First and foremost – speeding is not a criminal offence, it’s a minor/summary offence and does not result in a criminal record.

It’s a motoring offence, not a conviction (as, typically, you admit to the offence voluntarily, so a conviction is never obtained).

£8m is not a drop in the ocean at all. It’s a punitive tax on those people who, in most cases, accidentally stray slightly above the limit and the automaton machine then takes over.

Your licence plate is automatically captured, an automatic notice of intended prosecution (NIP) is then sent and an automatic fine issued (once you admit your guilt of course).

All of this is fully automated and pays no attention whatsoever to the road conditions nor time of day and without reference to the whole. The fines collected do nothing for road safety but are absorbed into the socalled safety partnerships to, oh, fund the cameras!

The fact remains – not all accidents are the result of speeding as DJ Cook would have you believe and infers when using the extended datum of ten years to make his/her statistics look reasonable.

What is also forgotten about here, and hardly ever reported, is that car manufacturers have risen to the issues suggested.

Modern cars have far superior mechanics, brakes (and reduced stopping distances far in excess of what the Highway Code suggests), engine management units, exhausts, safety systems and braking systems – leading to much lower pollution (certainly less than diesel buses and trains) than 10, 20 or 30 years ago.

Coincidentally, this is the same time period that the law referred to by DJ Cook was last updated.
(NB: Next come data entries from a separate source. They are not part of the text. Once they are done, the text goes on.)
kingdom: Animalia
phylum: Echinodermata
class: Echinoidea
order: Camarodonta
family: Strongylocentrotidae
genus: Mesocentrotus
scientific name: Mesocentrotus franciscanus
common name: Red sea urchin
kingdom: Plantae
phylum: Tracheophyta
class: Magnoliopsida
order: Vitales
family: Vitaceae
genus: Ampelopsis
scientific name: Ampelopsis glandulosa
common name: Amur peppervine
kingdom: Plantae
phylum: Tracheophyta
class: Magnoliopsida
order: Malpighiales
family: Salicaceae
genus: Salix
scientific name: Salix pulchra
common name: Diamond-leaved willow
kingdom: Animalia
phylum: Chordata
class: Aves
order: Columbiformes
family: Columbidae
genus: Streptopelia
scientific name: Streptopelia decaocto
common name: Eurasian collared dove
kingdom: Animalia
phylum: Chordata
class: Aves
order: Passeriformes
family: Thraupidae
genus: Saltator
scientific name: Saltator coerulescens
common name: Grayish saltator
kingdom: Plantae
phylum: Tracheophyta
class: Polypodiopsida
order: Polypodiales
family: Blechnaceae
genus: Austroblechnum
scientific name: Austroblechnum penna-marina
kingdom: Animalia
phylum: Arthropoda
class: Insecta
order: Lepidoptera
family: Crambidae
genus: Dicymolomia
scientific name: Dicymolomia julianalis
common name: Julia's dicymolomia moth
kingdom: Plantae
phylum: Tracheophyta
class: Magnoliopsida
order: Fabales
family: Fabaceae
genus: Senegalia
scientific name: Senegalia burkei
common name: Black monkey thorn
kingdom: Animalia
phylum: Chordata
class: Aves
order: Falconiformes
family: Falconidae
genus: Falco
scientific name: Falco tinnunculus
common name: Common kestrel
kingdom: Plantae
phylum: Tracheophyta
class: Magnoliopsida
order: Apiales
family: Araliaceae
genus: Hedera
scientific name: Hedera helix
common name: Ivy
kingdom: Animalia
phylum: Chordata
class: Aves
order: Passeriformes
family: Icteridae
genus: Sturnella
In other words, we are hamstrung by statistics that are pointless, laws that are out of date and limits that haven’t changed since the Ford Model T was last on the road.

The car industry has changed – it’s just a shame the views have not, which is not progress but a retrograde step too far.

I am not suggesting for one moment that we should ignore the law or the reasons behind speed limits – but I am definitely saying not to tar everyone with the same broad brush. Speed cameras are an easily collectible tax.